Fortunately, Long Covid may be combatted by natural supplementary support. The symptoms are similar to Chronic Fatigue Syndrome, with some healthcare professional suggesting the Coenzyme Q10 could be used to alleviate the condition. Dr Chris Steele responded to questions on Long Covid in a television discussion, he said that “quality counts” when it comes to Q10 as an essential vitamin. Studies have already proven substantial benefits with this supplement and combatting their fatigue – one of the main demobilising effects of the coronavirus.

Lockdown causes deficiencies

The national lockdowns have caused a huge shift in the normal living experience. Being asked to stay at home and avoid non-essential travel has come at a cost to physical and mental health.

Sunlight exposure is vital for getting vitamin D. However, remaining indoors has caused a national deficiency. The NHS says that vitamin D3 helps “keep bones, teeth, and muscles healthy.”

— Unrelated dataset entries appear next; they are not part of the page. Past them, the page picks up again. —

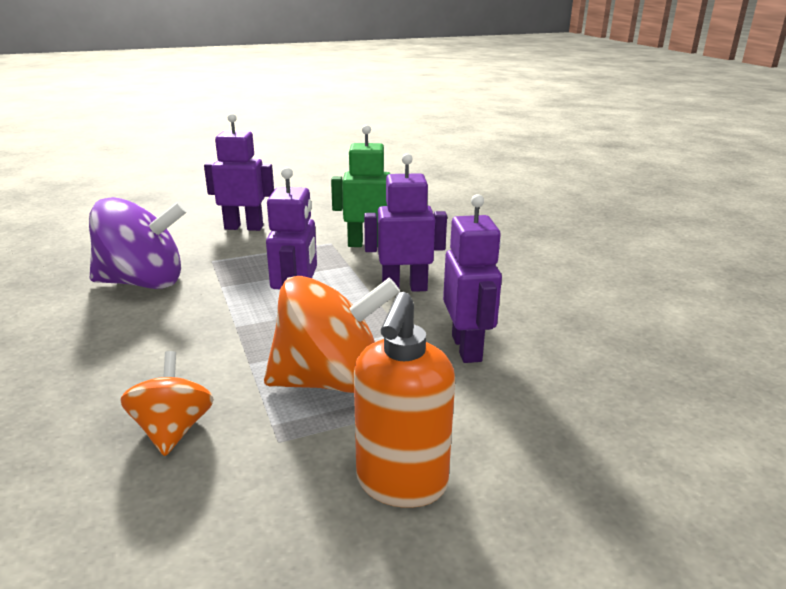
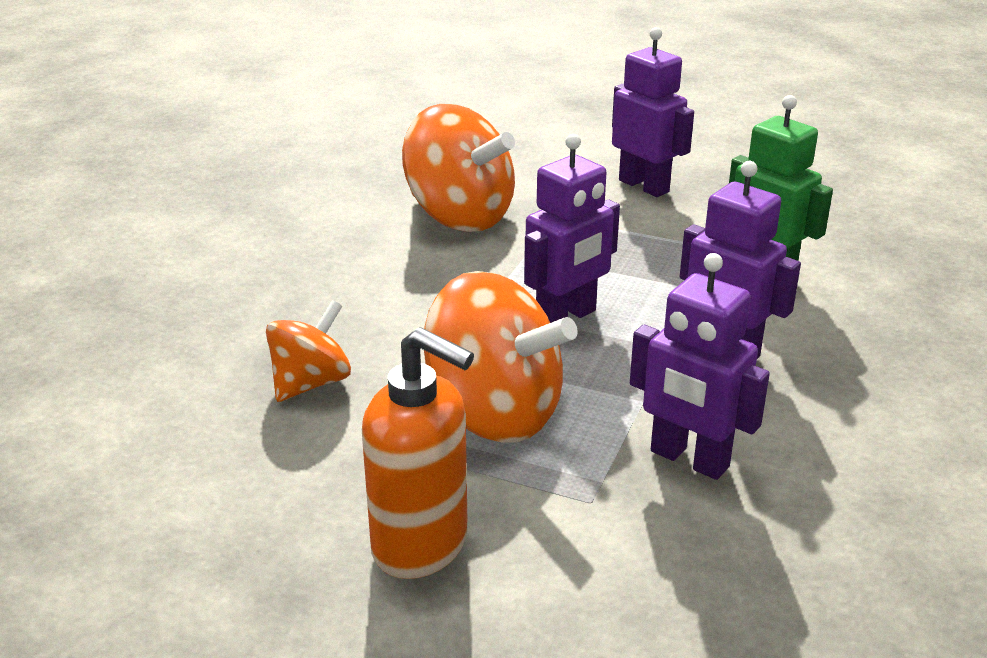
camera: 45 degrees right, 5 degrees up
(143, 282) = (459, 216): purple spinning top -> orange spinning top
(401, 483) = (421, 546): orange soap dispenser -> orange soap dispenser turned 120 degrees counterclockwise
(467, 348) = (689, 460): purple robot -> purple robot turned 90 degrees clockwise

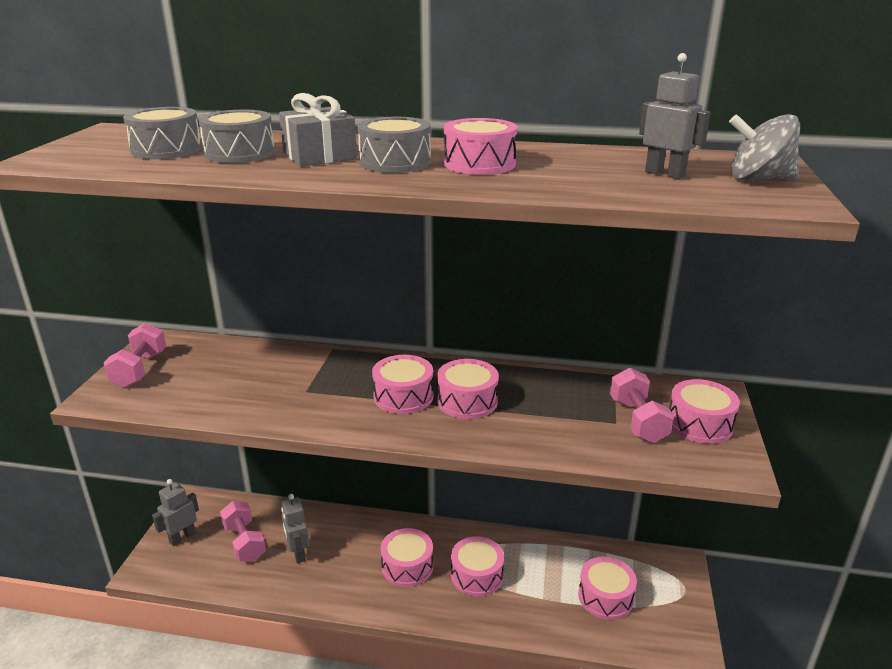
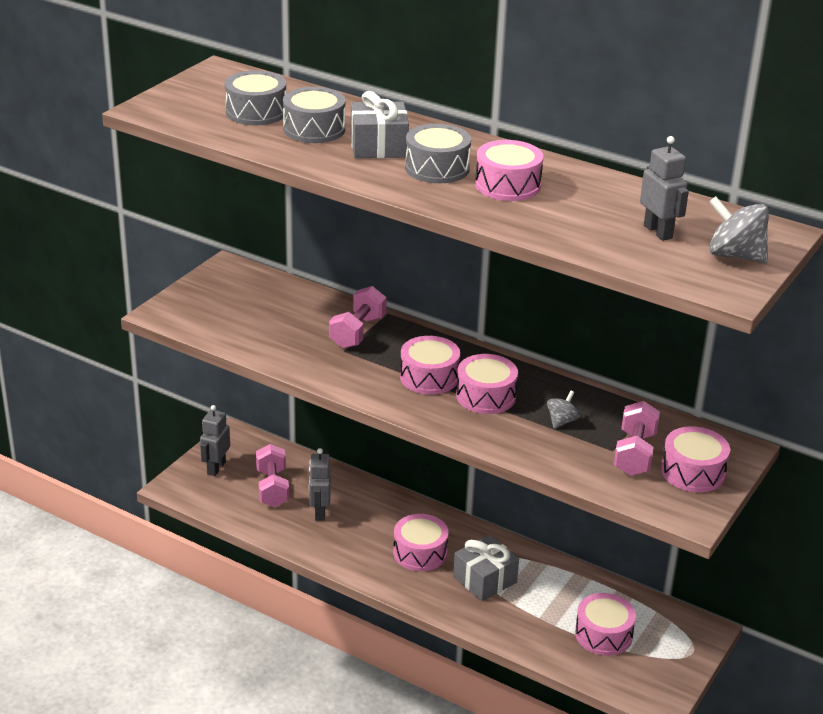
camera: 20 degrees right, 5 degrees up
(140, 370) = (204, 294): pink dumbbell -> pink dumbbell (357, 332)
(182, 538) = (216, 468): grey robot -> grey robot turned 45 degrees counterclockwise
(477, 575) = (484, 579): pink drum -> grey gift
(551, 407) = (562, 421): none -> grey spinning top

Joint and muscle pain is a symptom of the coronavirus, and there is evidence that links a deficiency of vitamin D to comparatively worse effects of the virus and Long Covid. New studies are now researching links between respiratory viral infections and vitamin D. Meanwhile, the UK Government and Scottish Government are providing free vitamin D3 supplements to the most vulnerable in society for free. The NHS advises that the supplement should be taken by everyone throughout the year.

But nutrient deficiencies aren’t the only thing making lockdowns difficult. The restrictions on social interaction and physical exercise may contribute to reduced mental wellbeing. There has been strong guidance on protecting our physical health during the pandemic, but now the Government and various NHS foundations have focused on what we must do to aid our mental health.

According to one NHS Foundation Trust, exercise and communication are essential for mental health. Anxiety is high during the pandemic, so talking to someone can help avoid mental burnout. Even talking through your problems can alleviate stress. Ideally, this should be done virtually through a phone or video call. 

Adding exercise to your daily routine is also recommended. Meaningful activities are important for mental health. Movement helps to reduce anxiety and depression.

Looking forward

The impact of the pandemic has been huge, especially for our frontline workers. The conditions of work mean there is an increased amount of scrutiny, regulation, and demand in their jobs. This can lead to mental burnout in many sectors of work.

This is true for NHS workers. 69 per cent of NHS workers rated their personal anxiety as a five or above on a scale of one to ten, according to a YouGov poll of 750 healthcare staff. This poll was in April. Since the end of April, COVID related deaths have quadrupled, in no doubt increasing this anxiety. Has the pandemic forced our health workers to rethink their vocation? Yes, according to the poll. Seven per cent of workers said they were unlikely to stay in the healthcare sector after the pandemic.

The education sector was also affected by the pandemic. However, one study suggests that restrictions helped improve feelings of anxiety among teachers. One in eight teachers reported high anxiety as a consequence of the coronavirus before the first lockdown was announced. However, after the lockdown announcement, only one in twenty reported this anxiety.

But with schools closed, home classrooms opened. As a result, this pressure was likely passed on to parents instead. The balancing act of maintaining a working life, family health, and the education of their children added substantial pressure.

The mental burnout of the pandemic is tiring. However, there is a reason to be optimistic, says psychologist Dr Janna Koretz: “This is going to make everybody’s ability to manage, cope and be flexible much better.” This suggests that life after COVID-19 may be perceived as easier because we have had so much to contend with during the pandemic.

The physical effects of the virus may continue for those who have been infected, however, mental burnout is likely to be temporary. The rapid vaccine rollout provides some clearance normal living arrangements to return. However, we must ensure that the public is safe for the time being – for both mental and physical health. Talking to friends and family, exercising, or using supplements to boost our health may be the best way to look after ourselves.